▶ **Object localization data**
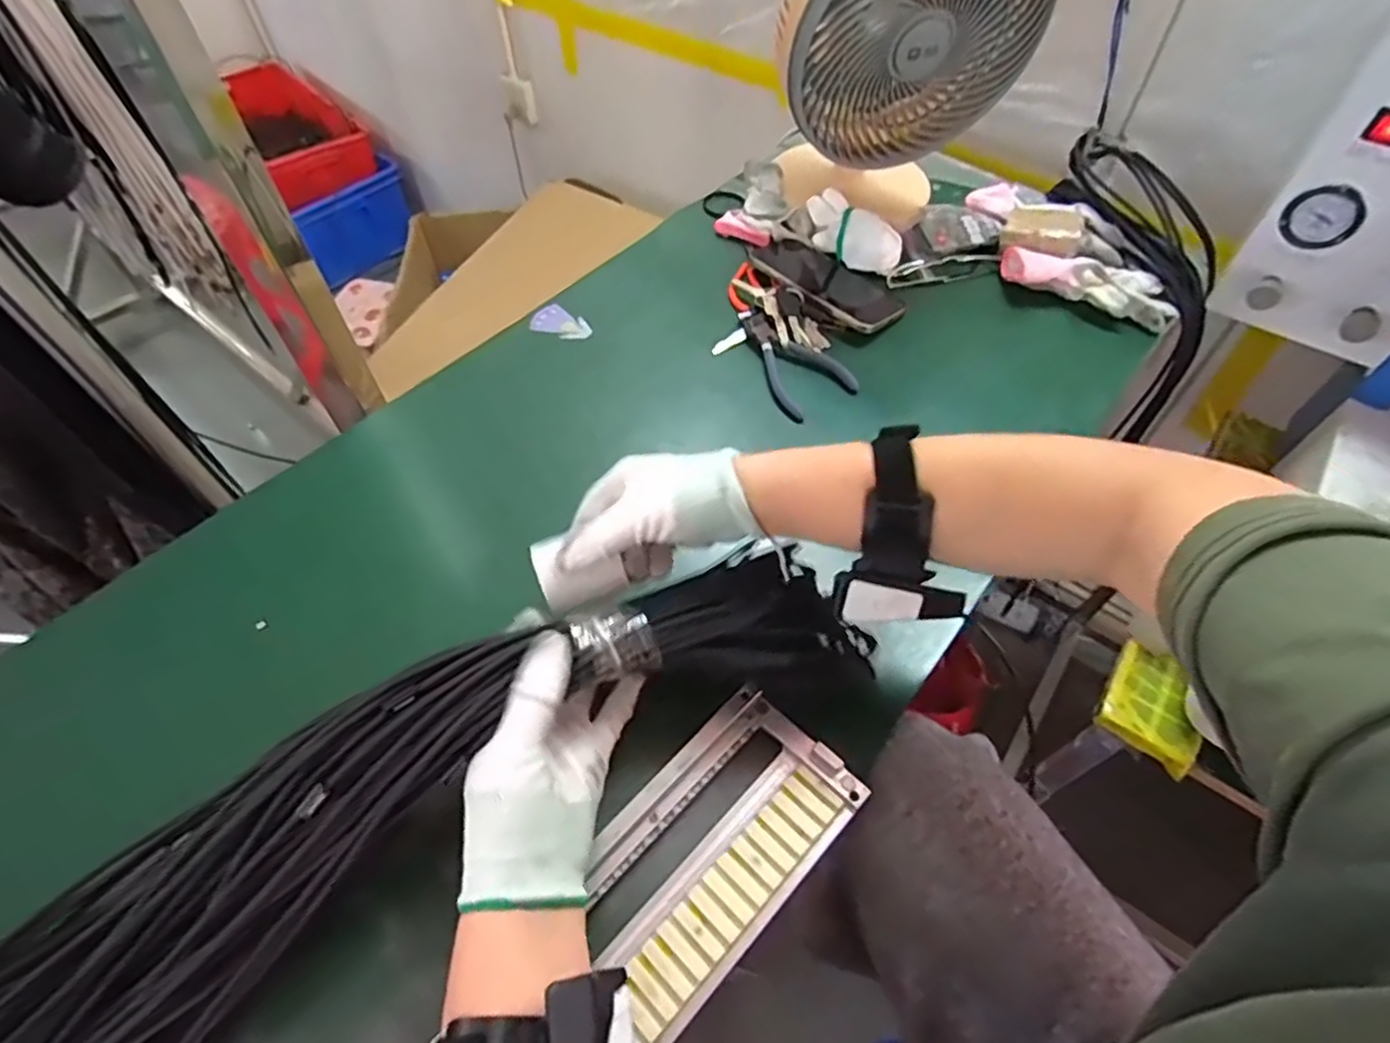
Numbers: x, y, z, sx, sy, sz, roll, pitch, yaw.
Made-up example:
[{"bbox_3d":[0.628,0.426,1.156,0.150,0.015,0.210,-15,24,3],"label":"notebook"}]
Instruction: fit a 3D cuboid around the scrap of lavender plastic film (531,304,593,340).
[{"bbox_3d":[-0.133,-0.195,0.689,0.054,0.013,0.039,24,58,17],"label":"scrap of lavender plastic film"}]

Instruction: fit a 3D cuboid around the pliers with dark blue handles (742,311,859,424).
[{"bbox_3d":[0.087,-0.155,0.657,0.076,0.020,0.128,-29,59,-19],"label":"pliers with dark blue handles"}]

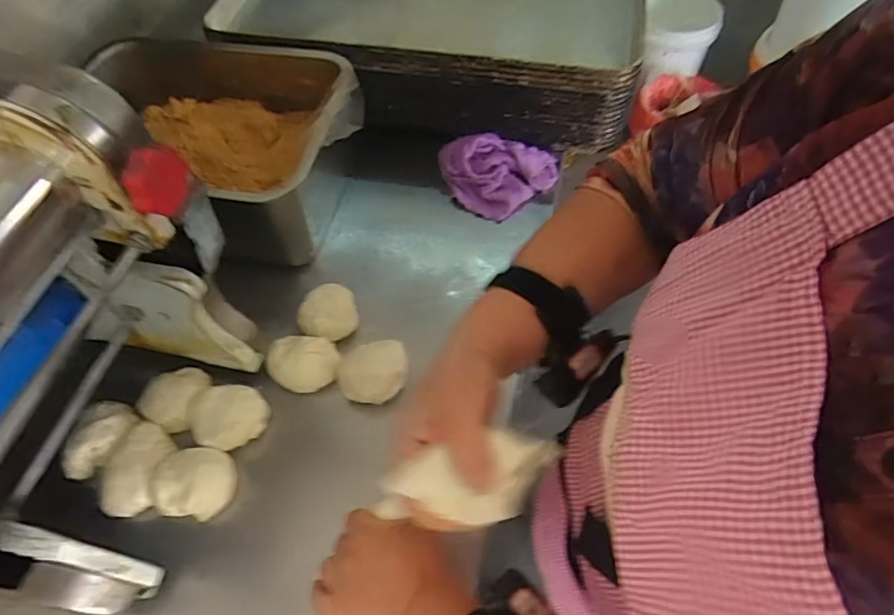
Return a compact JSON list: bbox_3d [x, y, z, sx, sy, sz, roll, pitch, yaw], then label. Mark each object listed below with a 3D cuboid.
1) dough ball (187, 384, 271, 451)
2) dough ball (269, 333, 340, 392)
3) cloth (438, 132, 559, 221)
[{"bbox_3d":[-0.229,0.111,0.563,0.076,0.041,0.067,3,57,5],"label":"dough ball"},{"bbox_3d":[-0.160,0.058,0.594,0.079,0.035,0.057,8,57,8],"label":"dough ball"},{"bbox_3d":[0.078,-0.195,0.758,0.156,0.041,0.135,-20,58,-10],"label":"cloth"}]

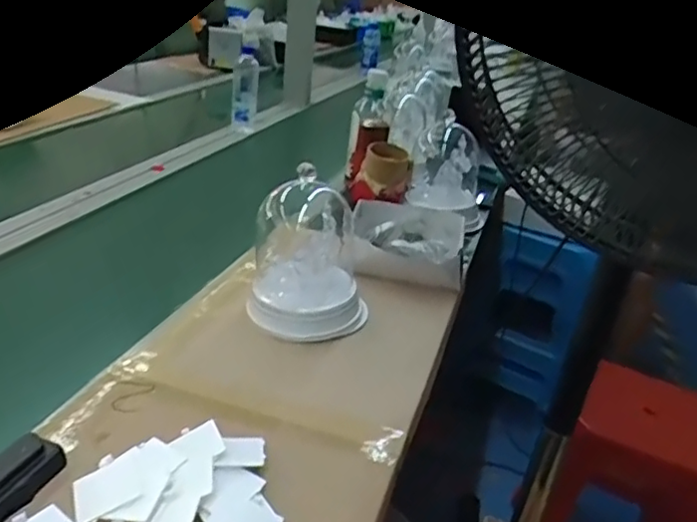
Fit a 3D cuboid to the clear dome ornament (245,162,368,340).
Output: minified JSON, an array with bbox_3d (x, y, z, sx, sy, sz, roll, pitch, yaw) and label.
[{"bbox_3d":[-0.046,-0.019,0.840,0.158,0.197,0.130,7,26,1],"label":"clear dome ornament"}]

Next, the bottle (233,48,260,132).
[{"bbox_3d":[-0.272,-0.445,1.678,0.067,0.213,0.059,1,27,-13],"label":"bottle"}]

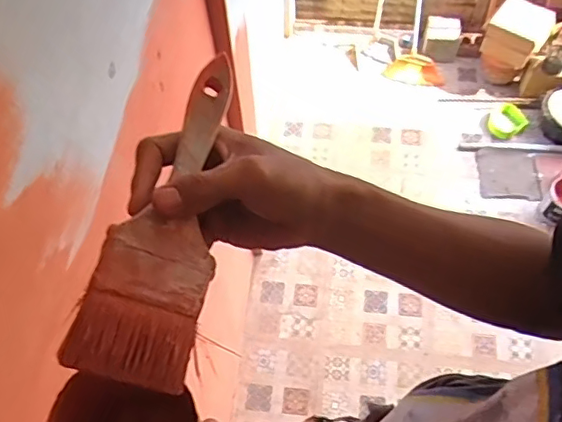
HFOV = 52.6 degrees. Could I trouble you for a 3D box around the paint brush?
[{"bbox_3d":[-0.058,-0.001,0.325,0.061,0.010,0.194,21,69,-12],"label":"paint brush"}]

▶ **TASK**
All preceding records should be duplicated verbatim, images excepted.

▶ **OUTPUT**
Numbers: x, y, z, sx, sy, sz, roll, pitch, yaw.
Made-up example:
[{"bbox_3d":[0.628,0.426,1.156,0.150,0.015,0.210,-15,24,3],"label":"notebook"}]
Instruction: fit a 3D cuboid around the scrap of lavender plastic film (531,304,593,340).
[{"bbox_3d":[-0.133,-0.195,0.689,0.054,0.013,0.039,24,58,17],"label":"scrap of lavender plastic film"}]

Instruction: fit a 3D cuboid around the pliers with dark blue handles (742,311,859,424).
[{"bbox_3d":[0.087,-0.155,0.657,0.076,0.020,0.128,-29,59,-19],"label":"pliers with dark blue handles"}]

Return a compact JSON list: bbox_3d [x, y, z, sx, sy, sz, roll, pitch, yaw], then label. Mark each object listed below with a 3D cuboid.
1) dough ball (187, 384, 271, 451)
2) dough ball (269, 333, 340, 392)
3) cloth (438, 132, 559, 221)
[{"bbox_3d":[-0.229,0.111,0.563,0.076,0.041,0.067,3,57,5],"label":"dough ball"},{"bbox_3d":[-0.160,0.058,0.594,0.079,0.035,0.057,8,57,8],"label":"dough ball"},{"bbox_3d":[0.078,-0.195,0.758,0.156,0.041,0.135,-20,58,-10],"label":"cloth"}]

Fit a 3D cuboid to the clear dome ornament (245,162,368,340).
Output: minified JSON, an array with bbox_3d (x, y, z, sx, sy, sz, roll, pitch, yaw) and label.
[{"bbox_3d":[-0.046,-0.019,0.840,0.158,0.197,0.130,7,26,1],"label":"clear dome ornament"}]

Next, the bottle (233,48,260,132).
[{"bbox_3d":[-0.272,-0.445,1.678,0.067,0.213,0.059,1,27,-13],"label":"bottle"}]

HFOV = 52.6 degrees. Could I trouble you for a 3D box around the paint brush?
[{"bbox_3d":[-0.058,-0.001,0.325,0.061,0.010,0.194,21,69,-12],"label":"paint brush"}]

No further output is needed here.